### Work request
From the entries below, please output exactly the lines starting at the one containing "outside the image." and ending at the one containing "15: (282, 88, 0.20)", both included.

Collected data
:::::
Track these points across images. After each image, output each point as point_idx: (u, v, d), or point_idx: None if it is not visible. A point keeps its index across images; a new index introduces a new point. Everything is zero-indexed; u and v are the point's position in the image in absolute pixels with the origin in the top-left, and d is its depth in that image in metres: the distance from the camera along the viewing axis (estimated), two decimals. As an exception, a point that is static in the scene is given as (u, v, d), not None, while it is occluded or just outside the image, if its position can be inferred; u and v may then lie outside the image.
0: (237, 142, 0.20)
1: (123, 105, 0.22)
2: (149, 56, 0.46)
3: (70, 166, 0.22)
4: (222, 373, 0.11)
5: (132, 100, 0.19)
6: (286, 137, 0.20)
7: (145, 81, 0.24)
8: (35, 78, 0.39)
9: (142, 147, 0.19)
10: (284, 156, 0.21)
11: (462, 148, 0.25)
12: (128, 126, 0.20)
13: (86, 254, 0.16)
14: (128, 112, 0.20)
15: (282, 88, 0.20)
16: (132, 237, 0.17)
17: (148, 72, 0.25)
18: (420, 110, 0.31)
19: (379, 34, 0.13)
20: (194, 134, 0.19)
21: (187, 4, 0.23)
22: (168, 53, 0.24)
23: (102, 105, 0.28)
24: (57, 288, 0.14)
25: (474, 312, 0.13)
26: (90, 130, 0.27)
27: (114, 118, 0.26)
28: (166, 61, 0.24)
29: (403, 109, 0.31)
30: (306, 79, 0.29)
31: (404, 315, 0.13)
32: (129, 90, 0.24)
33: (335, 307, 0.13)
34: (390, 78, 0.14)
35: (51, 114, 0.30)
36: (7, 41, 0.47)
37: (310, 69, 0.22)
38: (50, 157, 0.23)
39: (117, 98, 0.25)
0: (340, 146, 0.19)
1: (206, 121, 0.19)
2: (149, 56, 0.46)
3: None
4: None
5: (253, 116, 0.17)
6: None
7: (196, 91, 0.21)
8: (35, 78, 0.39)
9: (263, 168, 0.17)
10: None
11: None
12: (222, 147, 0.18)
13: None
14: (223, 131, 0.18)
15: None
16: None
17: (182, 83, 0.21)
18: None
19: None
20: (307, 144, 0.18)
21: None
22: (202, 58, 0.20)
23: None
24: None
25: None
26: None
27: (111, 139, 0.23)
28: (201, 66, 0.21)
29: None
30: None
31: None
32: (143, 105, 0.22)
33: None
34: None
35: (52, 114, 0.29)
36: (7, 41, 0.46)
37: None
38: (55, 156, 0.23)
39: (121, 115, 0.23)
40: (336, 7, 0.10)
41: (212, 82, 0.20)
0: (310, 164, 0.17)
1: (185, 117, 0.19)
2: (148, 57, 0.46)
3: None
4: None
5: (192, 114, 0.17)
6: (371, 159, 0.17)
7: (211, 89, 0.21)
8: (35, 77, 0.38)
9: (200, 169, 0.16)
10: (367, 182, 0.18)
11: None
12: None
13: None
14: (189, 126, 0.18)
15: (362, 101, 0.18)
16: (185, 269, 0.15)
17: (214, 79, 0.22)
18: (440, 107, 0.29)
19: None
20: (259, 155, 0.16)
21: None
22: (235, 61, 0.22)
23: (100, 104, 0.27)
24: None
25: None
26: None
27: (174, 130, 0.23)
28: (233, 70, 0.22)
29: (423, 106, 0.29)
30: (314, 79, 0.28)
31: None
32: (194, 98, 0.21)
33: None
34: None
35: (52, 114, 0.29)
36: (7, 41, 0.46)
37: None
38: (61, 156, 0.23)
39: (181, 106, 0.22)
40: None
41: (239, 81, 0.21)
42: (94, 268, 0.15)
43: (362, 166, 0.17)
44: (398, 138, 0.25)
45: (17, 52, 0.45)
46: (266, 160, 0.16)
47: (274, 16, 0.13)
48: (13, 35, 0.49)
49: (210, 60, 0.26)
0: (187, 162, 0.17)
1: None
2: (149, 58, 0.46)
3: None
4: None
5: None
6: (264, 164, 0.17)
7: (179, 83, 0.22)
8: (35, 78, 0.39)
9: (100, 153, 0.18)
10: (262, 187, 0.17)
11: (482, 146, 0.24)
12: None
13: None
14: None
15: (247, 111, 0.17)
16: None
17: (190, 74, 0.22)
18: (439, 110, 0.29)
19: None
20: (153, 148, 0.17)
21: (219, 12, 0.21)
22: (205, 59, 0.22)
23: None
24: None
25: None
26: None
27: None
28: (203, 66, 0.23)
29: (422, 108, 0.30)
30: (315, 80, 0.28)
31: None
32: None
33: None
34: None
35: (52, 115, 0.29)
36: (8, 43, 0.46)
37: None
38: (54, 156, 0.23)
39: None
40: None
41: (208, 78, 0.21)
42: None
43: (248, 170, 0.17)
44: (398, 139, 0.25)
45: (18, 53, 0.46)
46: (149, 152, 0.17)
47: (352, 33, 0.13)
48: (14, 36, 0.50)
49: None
:::::
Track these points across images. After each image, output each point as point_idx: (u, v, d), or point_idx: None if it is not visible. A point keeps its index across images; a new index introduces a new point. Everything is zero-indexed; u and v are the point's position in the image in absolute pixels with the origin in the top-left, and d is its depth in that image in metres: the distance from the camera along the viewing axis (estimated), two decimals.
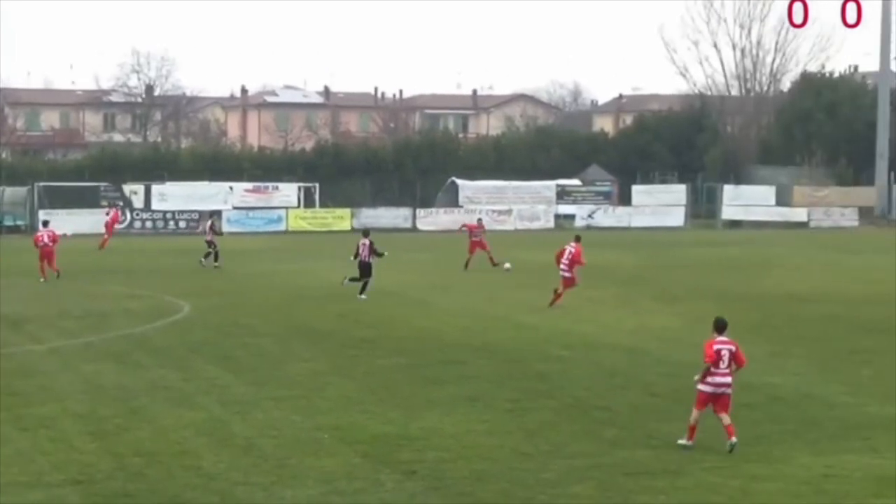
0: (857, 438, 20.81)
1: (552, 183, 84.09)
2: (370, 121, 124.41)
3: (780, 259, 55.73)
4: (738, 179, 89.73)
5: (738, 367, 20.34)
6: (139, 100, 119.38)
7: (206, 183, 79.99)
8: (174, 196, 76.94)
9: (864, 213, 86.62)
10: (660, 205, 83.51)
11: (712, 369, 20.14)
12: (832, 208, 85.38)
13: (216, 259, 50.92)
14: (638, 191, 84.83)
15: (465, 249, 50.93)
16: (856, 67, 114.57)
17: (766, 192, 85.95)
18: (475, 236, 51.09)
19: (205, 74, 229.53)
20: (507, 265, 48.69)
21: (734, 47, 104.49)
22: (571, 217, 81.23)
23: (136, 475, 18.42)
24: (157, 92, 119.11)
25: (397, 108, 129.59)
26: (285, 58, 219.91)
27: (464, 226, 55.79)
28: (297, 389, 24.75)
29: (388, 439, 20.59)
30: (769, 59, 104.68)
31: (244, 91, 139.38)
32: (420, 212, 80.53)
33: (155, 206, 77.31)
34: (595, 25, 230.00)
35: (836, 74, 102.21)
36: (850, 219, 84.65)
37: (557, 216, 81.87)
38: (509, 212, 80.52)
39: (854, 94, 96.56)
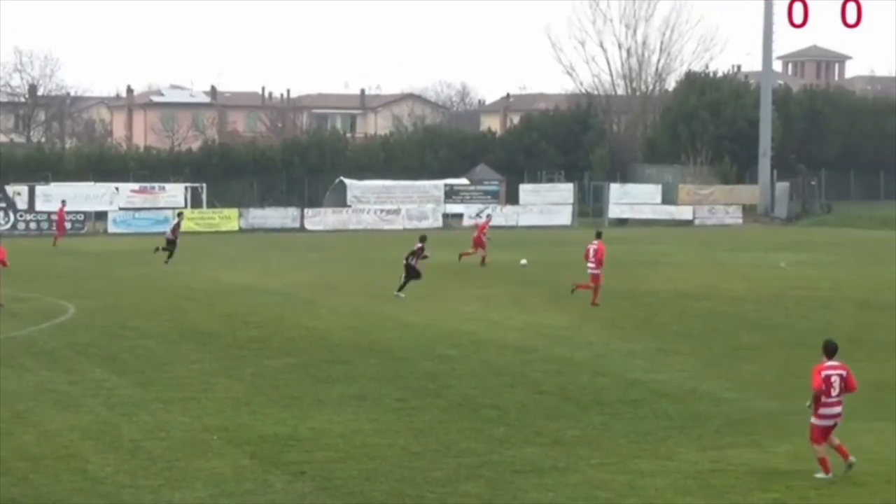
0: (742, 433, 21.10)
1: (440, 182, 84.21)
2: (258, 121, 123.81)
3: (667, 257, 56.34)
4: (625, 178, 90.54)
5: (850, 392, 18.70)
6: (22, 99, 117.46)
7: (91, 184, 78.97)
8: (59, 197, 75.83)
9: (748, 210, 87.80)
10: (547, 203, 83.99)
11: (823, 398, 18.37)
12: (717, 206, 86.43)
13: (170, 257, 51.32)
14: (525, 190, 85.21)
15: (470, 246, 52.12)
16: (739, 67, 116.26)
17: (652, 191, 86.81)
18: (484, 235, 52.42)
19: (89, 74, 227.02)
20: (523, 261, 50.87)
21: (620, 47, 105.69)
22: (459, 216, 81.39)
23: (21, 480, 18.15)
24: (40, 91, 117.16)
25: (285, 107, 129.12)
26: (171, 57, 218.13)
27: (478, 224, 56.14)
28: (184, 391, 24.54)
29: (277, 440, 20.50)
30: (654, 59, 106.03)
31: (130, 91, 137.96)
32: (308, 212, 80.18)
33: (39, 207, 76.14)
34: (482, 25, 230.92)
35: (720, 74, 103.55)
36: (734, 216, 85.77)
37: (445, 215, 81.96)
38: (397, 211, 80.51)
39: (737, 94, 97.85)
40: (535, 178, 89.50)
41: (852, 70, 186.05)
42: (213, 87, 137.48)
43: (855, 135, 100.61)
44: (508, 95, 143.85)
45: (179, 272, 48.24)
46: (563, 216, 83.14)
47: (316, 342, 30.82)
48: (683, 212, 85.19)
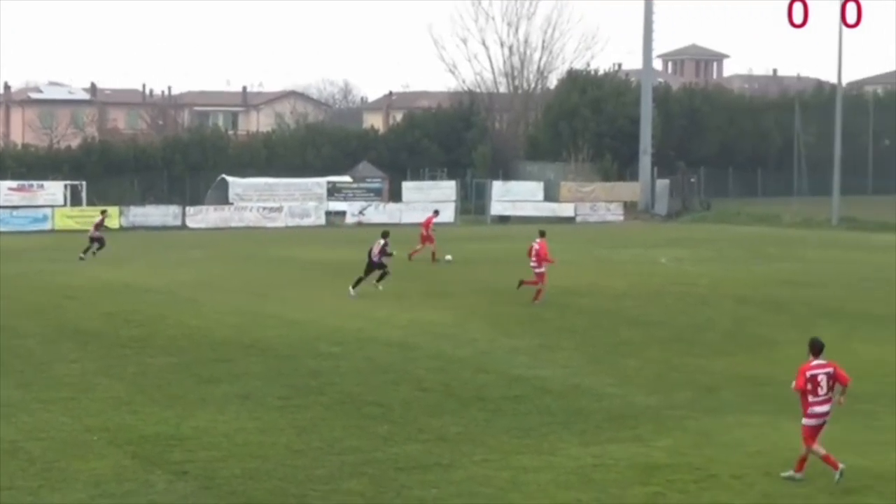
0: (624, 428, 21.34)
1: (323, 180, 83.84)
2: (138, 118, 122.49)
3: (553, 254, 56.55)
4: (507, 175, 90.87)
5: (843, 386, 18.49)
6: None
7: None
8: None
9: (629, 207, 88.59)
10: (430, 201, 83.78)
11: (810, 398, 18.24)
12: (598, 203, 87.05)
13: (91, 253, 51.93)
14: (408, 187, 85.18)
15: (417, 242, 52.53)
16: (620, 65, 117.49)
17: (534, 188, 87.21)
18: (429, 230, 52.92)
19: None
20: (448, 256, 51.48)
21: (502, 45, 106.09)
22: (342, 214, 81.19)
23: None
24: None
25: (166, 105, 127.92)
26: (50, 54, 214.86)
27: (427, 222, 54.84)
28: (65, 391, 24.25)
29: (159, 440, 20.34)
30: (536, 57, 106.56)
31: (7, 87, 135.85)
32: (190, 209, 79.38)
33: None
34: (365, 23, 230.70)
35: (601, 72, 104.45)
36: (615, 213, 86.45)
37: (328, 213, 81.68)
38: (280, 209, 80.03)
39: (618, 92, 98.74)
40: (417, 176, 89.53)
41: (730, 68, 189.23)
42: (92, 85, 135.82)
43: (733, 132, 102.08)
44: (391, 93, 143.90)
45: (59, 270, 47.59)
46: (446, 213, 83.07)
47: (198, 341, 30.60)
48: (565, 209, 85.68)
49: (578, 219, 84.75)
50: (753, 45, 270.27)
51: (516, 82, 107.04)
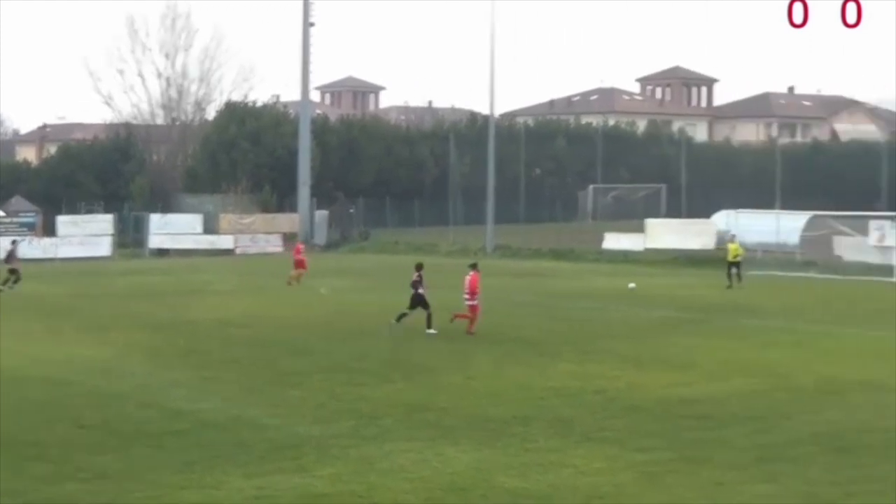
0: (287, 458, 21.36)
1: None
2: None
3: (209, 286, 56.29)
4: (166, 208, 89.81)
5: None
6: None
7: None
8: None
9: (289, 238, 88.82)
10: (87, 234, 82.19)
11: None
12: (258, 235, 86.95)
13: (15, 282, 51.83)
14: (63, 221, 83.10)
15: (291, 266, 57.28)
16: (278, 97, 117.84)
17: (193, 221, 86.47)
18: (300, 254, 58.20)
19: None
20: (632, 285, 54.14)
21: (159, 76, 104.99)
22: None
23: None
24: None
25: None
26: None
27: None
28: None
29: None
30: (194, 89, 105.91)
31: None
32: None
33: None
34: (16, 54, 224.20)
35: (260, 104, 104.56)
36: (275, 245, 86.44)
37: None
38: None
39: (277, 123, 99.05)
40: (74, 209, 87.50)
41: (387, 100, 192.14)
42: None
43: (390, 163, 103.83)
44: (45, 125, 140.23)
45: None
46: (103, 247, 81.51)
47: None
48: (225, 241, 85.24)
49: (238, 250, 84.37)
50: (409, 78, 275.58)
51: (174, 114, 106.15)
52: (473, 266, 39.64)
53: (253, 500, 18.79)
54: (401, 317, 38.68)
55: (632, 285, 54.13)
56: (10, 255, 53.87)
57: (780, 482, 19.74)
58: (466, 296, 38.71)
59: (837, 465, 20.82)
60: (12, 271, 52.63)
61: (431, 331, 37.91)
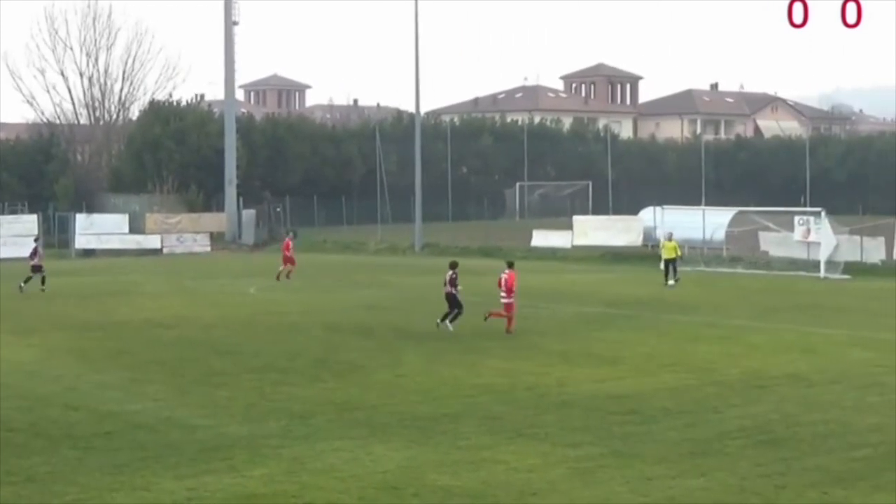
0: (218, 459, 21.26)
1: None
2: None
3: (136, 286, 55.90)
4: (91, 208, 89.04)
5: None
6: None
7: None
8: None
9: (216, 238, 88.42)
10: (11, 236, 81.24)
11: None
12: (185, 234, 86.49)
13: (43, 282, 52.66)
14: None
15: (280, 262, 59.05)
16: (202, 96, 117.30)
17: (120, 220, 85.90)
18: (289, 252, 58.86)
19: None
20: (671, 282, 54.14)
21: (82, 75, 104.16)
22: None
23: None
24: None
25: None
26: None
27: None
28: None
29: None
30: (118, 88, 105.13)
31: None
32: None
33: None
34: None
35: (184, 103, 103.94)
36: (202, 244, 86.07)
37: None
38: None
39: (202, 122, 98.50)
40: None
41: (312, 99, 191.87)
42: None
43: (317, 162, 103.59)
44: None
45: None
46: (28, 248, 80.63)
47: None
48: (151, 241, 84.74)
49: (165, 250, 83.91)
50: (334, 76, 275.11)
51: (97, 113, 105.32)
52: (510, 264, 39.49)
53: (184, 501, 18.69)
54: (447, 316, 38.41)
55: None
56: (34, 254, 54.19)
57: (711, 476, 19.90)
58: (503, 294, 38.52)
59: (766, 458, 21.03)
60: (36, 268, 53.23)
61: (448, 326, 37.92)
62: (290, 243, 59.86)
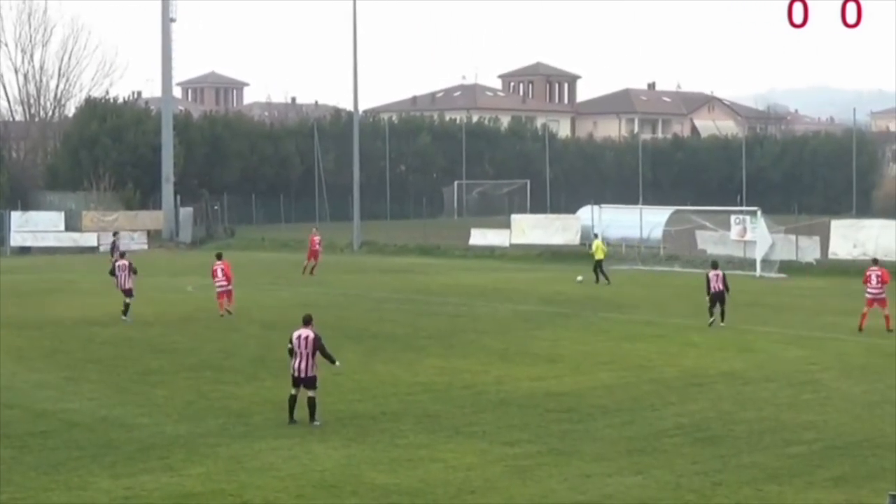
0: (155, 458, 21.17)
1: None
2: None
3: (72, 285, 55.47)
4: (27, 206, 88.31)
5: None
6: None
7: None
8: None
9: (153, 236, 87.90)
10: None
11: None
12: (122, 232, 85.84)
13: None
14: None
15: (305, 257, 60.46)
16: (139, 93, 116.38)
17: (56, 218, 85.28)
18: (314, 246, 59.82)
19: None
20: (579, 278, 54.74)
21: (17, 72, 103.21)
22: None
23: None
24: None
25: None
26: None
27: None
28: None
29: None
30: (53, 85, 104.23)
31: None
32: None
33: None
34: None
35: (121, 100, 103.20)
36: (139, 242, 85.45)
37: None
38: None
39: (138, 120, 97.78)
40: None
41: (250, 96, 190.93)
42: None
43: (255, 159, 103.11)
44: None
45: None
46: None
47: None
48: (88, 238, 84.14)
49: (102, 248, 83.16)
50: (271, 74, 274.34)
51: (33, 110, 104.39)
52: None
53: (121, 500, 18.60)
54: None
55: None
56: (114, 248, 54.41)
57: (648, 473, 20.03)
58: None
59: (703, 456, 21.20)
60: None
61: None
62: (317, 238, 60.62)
:::::
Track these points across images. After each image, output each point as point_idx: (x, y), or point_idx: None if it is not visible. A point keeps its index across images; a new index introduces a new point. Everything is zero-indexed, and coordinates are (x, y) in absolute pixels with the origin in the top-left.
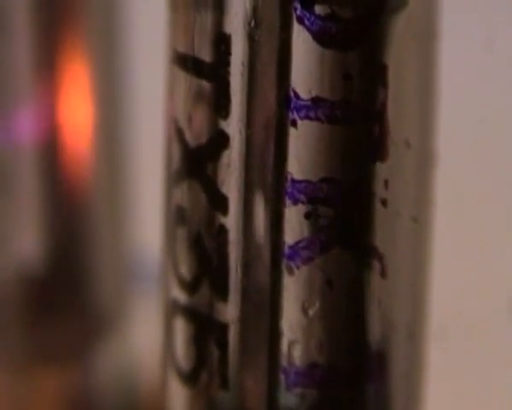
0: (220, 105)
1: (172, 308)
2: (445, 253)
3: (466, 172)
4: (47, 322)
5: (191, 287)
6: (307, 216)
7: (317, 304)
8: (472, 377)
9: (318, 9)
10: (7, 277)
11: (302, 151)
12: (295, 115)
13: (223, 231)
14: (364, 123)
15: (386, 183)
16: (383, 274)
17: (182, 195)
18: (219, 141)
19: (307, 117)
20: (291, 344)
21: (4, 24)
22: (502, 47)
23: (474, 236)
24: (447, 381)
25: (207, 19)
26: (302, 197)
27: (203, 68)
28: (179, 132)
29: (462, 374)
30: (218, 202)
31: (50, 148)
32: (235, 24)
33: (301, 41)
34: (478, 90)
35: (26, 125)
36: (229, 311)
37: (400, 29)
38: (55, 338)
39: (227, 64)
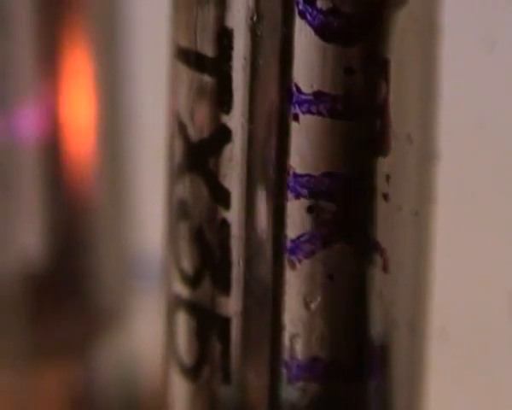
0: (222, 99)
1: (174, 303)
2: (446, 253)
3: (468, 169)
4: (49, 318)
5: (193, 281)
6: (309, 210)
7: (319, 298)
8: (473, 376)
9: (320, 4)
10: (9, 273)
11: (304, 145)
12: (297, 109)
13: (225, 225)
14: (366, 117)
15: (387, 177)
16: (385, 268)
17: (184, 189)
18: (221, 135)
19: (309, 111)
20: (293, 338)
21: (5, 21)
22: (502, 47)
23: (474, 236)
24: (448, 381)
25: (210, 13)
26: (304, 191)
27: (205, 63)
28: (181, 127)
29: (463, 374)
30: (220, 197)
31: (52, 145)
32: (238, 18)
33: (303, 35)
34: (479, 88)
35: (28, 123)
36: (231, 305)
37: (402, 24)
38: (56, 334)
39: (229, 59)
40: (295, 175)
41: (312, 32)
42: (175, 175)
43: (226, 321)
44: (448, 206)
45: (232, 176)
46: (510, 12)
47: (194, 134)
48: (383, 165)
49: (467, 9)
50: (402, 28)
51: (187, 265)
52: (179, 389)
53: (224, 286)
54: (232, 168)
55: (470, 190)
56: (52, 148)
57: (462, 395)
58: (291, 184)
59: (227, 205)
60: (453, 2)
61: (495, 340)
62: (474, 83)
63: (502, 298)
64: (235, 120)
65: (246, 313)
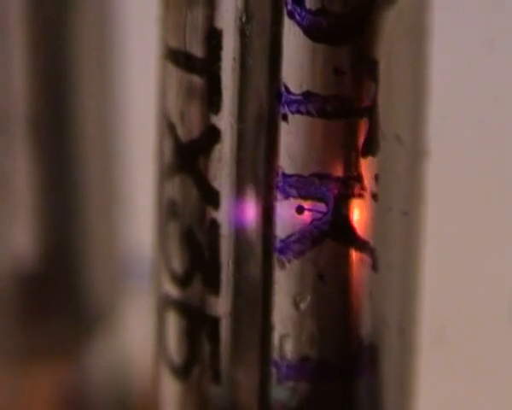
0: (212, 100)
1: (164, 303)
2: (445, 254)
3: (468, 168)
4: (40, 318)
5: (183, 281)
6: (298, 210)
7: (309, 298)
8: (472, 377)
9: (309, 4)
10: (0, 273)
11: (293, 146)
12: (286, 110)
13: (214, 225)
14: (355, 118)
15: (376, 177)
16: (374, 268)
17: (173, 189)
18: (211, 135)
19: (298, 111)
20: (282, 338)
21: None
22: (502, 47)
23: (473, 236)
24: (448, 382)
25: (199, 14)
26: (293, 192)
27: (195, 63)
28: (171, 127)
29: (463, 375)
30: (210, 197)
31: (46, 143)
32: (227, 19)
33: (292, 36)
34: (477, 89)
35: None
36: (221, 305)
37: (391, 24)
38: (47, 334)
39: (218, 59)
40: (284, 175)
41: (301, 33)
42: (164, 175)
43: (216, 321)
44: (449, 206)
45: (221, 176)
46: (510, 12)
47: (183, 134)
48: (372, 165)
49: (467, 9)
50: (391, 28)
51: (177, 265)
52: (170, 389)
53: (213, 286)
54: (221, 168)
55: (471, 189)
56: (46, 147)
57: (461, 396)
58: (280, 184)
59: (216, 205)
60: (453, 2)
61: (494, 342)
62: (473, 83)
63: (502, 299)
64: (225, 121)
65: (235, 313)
:::::
### Result of the task
Track these points across images. After each image, output each point as point_idx: (u, v, d), or point_idx: None if it is not visible. A point keeps its index across images; a new index introduces a new point. Everything is zero-indexed; u and v are the point's position in the image in absolute pixels with the origin in the top-left, and d is its depth in that image in metres: the distance from the camera along the viewing axis (estimated), two decimals. As an exception, a point that is static in the scene is given as (u, v, d), not None, while it is occluded or just outside the image, if its position can be inferred; u and v may then lie outside the image.
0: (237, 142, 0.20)
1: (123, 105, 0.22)
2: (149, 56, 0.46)
3: (70, 166, 0.22)
4: (222, 373, 0.11)
5: (132, 100, 0.19)
6: (286, 137, 0.20)
7: (145, 81, 0.24)
8: (35, 78, 0.39)
9: (142, 147, 0.19)
10: (284, 156, 0.21)
11: (462, 148, 0.25)
12: (128, 126, 0.20)
13: (86, 254, 0.16)
14: (128, 112, 0.20)
15: (282, 88, 0.20)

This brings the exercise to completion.